Her second book on the subject of physiology was published posthumously by a different publisher, Jarrold & Sons, for the Ladies’ Sanitary Association. It appears to be a revision of Every-day wonders; or, facts in physiology which all should know, published twelve years earlier. While explaining the facts of physiology in language which the young would easily understand, she attributes these "Every-day wonders" to God, for example: "In this way God has so wonderfully contrived that the good and the bad blood should not be mixed." This aspect received approbation at the time from those who thought "more means should be afforded for giving the children easy lessons in natural theology, showing them the evidences of the skill, power, and above all of the benevolence of the Deity, which were to be seen in the creation and government of the world."
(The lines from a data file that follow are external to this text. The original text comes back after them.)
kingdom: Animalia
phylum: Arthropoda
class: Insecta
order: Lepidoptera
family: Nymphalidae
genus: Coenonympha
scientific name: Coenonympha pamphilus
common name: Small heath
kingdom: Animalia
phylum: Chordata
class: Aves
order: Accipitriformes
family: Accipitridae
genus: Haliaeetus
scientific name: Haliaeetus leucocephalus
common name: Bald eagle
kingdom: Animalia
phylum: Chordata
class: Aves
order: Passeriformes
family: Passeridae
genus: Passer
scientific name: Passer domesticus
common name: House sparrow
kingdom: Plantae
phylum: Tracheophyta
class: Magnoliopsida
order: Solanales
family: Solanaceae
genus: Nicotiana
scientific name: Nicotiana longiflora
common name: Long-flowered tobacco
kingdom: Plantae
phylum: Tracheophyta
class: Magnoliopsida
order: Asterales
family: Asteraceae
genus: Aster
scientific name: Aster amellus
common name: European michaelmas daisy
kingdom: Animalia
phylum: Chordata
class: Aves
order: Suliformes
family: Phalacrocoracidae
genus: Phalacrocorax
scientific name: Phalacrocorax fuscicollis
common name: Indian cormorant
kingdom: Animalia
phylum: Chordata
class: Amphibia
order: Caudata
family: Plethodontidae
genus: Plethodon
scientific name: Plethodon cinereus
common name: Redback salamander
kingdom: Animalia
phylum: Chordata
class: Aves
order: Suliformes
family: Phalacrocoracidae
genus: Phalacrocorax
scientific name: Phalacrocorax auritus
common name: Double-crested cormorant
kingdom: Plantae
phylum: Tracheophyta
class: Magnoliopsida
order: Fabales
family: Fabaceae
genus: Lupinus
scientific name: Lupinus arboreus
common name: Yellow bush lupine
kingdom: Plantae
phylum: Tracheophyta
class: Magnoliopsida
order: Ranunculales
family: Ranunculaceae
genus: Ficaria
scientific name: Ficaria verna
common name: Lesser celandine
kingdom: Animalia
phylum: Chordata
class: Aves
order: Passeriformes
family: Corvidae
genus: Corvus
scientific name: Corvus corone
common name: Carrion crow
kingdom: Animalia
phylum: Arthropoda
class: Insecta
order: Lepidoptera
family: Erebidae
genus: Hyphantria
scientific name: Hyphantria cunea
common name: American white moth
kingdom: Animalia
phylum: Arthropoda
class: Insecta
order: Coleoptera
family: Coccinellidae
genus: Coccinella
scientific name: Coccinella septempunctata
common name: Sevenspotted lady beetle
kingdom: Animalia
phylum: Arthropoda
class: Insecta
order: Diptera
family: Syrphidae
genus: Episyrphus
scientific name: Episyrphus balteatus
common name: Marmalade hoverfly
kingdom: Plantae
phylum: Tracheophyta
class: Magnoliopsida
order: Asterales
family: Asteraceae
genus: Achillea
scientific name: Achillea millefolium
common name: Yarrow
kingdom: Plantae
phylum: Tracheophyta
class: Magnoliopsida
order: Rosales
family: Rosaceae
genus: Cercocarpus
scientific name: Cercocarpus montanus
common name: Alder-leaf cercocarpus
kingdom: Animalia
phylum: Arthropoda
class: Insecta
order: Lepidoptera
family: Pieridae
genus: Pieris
Her books are early examples of writing specifically for the young and exhibit an understanding of developmental psychology. In them Bullar often takes care to choose analogies that a young person will understand and use language appropriate for them. Her comparison of the body's nervous system and the electric telegraph was approved in A study of the history of modern insomnia (2014), as "allowing anatomical fundamentals to be conveyed even in a children's book".

==Personal life==
During the 1840s, Bullar worked to raise money for the new Royal South Hants Infirmary. She died on 29 June 1856, aged 43, and was buried at St Nicolas's Anglican Church, North Stoneham.

==Selected works==
Six books are attributed to Bullar. Only one appeared under her own name during her life. After her death, they appeared under her name in her publisher's catalogues. It is unknown whether the illustrations were hers or by an illustrator.
- 1837: Elements of Practical Knowledge or The Young Inquirer Answered. London, John van Voorst. Published anonymously during her life; 2nd edition published under her name.
- 1844: Domestic Scenes in Greenland and Iceland. London, John van Voorst. Published anonymously during her life; 2nd edition published under her name.
- 1850: Every-day wonders; or, facts in physiology which all should know. London, John van Voorst. Published anonymously.
- 1851: England before the Norman Conquest. London, John van Voorst. Published anonymously during her life.
- 1855: A Sunday book for the young; or, habits of patriarchal times in the East. London, John van Voorst. Published anonymously during her life.
- 1862: Every-day wonders of bodily life, essential to be known for health and comfort. London, Jarrold and Sons. Published posthumously under her own name.